The Seattle Seahawks coach isn’t the only prominent figure in opposition of the movement to compensate college athletes.

Washington State coach Mike Leach slammed the bill on Monday, and then went on a brief rant against the state of California in general — saying they should be focused on “keeping their streets clean” instead. Tim Tebow came out against the movement last week on ESPN’s “First Take,” claiming that he didn’t want to make any money on his jersey sales while he was playing at Florida and that the idea is “piling on” to a “selfish culture.”

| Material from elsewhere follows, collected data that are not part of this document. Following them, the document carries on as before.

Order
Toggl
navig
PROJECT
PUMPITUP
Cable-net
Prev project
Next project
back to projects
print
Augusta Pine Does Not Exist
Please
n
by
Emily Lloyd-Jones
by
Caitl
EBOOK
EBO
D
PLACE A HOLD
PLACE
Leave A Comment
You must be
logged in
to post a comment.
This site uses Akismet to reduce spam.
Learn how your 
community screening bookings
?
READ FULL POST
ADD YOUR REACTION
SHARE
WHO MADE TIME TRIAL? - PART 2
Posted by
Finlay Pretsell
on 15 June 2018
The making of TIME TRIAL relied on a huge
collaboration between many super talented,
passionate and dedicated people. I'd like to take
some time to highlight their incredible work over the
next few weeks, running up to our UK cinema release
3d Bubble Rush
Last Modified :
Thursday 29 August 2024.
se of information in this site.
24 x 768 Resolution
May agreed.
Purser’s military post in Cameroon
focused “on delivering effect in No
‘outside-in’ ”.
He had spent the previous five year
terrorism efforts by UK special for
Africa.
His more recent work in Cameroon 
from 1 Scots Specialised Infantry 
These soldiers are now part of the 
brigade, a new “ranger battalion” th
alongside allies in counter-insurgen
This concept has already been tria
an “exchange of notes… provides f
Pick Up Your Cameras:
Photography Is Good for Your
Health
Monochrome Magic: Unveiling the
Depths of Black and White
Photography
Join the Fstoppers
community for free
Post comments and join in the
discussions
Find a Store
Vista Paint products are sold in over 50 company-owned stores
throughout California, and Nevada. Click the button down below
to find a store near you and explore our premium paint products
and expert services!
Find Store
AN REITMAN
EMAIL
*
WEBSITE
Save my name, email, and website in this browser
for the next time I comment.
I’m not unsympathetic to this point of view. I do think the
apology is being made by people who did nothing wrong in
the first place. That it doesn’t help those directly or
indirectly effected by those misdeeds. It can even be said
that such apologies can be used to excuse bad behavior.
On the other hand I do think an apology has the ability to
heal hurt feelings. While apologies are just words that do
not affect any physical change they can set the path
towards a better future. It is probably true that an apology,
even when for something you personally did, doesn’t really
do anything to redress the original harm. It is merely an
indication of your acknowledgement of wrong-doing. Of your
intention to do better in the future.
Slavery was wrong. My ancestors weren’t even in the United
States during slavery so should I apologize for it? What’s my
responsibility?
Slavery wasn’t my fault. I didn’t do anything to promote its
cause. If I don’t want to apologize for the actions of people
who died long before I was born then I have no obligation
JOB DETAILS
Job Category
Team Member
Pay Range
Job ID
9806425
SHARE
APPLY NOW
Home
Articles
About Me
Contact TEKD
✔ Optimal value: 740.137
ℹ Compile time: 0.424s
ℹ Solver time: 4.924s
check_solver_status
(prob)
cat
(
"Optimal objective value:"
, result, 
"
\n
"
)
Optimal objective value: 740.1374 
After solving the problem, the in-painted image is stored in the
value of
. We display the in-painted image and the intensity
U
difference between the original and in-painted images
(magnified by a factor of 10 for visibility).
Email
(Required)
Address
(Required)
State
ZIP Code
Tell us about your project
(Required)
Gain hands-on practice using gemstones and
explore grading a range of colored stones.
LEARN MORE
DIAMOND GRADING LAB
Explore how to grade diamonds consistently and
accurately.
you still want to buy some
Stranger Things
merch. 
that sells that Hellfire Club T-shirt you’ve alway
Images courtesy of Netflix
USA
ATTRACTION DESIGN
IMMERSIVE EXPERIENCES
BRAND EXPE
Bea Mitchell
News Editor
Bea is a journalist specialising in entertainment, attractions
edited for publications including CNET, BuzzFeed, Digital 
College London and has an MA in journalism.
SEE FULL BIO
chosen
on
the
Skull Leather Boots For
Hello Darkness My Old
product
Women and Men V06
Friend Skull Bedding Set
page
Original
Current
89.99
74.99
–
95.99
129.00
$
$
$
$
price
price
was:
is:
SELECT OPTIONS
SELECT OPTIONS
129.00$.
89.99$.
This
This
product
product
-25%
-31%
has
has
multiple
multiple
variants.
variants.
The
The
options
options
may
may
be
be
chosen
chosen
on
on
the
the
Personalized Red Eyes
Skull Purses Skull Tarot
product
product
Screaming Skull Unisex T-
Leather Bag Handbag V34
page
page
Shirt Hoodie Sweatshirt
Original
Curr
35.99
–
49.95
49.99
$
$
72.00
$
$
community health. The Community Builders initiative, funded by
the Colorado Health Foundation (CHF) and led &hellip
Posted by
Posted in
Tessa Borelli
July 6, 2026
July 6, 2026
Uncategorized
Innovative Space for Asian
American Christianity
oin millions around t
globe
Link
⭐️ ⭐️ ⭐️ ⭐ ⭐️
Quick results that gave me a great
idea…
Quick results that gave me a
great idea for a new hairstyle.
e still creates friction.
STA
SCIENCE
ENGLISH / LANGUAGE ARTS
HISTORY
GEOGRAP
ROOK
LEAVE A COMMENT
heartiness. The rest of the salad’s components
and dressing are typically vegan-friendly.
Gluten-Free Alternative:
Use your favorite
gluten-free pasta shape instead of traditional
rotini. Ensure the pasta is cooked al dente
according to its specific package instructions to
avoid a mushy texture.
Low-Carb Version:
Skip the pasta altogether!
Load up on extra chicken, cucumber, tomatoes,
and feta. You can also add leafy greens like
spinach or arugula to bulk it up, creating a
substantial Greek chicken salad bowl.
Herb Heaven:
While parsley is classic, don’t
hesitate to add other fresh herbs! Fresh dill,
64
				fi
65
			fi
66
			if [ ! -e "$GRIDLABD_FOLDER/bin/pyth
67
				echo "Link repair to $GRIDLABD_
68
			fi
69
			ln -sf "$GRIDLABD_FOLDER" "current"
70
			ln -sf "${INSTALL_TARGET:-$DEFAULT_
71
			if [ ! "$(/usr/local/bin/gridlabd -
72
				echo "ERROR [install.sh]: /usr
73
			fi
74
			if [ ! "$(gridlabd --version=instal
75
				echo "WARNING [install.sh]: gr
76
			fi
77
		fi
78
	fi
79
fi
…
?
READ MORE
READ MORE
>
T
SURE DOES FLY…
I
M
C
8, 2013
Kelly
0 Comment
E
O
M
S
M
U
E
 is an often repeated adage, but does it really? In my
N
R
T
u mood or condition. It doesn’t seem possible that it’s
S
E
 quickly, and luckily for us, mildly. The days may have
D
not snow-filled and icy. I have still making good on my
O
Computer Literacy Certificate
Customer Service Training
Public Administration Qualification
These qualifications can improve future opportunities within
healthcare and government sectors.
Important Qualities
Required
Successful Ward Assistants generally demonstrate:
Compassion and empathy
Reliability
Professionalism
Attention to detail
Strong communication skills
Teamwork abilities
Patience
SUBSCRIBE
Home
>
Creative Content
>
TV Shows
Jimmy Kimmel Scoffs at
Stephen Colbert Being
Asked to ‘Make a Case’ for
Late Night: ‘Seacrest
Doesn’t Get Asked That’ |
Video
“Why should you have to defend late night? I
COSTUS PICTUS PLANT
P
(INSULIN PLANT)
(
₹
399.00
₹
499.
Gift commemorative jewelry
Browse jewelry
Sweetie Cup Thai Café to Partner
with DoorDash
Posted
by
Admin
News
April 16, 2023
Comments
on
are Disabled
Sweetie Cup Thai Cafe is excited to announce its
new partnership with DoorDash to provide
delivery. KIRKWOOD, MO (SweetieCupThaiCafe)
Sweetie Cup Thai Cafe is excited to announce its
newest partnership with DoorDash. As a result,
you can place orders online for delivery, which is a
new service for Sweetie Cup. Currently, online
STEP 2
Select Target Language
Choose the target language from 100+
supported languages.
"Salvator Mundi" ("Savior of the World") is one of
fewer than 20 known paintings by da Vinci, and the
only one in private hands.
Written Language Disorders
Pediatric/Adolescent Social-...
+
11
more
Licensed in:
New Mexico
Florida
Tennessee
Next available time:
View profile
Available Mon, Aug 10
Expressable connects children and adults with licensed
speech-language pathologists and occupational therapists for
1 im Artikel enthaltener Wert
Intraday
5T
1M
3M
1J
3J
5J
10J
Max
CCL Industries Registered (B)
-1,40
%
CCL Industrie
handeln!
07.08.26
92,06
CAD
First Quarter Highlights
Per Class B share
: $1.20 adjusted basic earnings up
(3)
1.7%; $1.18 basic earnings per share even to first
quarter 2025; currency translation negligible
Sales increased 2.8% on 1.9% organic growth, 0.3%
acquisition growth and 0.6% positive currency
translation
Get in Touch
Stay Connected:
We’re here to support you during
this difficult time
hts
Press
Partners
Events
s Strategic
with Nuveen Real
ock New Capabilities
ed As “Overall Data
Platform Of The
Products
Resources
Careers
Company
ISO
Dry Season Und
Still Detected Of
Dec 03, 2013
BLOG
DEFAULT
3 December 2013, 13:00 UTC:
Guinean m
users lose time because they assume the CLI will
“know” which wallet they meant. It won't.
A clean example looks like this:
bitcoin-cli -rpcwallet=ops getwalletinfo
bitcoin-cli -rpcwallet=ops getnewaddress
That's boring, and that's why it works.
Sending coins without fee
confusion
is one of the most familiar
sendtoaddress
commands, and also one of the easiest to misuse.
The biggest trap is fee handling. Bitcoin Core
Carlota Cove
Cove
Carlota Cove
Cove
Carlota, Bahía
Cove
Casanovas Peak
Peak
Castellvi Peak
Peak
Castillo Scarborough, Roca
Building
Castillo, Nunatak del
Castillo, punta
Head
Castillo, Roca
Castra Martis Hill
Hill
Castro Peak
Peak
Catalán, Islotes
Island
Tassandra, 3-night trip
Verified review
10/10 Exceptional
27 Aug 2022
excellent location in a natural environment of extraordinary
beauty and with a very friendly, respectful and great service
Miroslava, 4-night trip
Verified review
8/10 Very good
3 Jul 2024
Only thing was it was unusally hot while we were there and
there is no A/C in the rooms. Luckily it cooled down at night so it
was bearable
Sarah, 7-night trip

The NCAA is extremely against it, too, and even reportedly threatened to ban California universities from competing in future NCAA championships if the bill passes. The NCAA officially formed a working group to study the issue in May.

The movement has picked up several high-profile endorsements, however, including from LeBron James and Draymond Green, Sen. Bernie Sanders (I-VT) and presidential candidate Andrew Yang.

A lot still needs to be worked out before the bill in California, should it pass, becomes law — something that would undoubtedly alter collegiate sports.

Either way, since Carroll jumped back up to the NFL in 2010, it’s not his issue.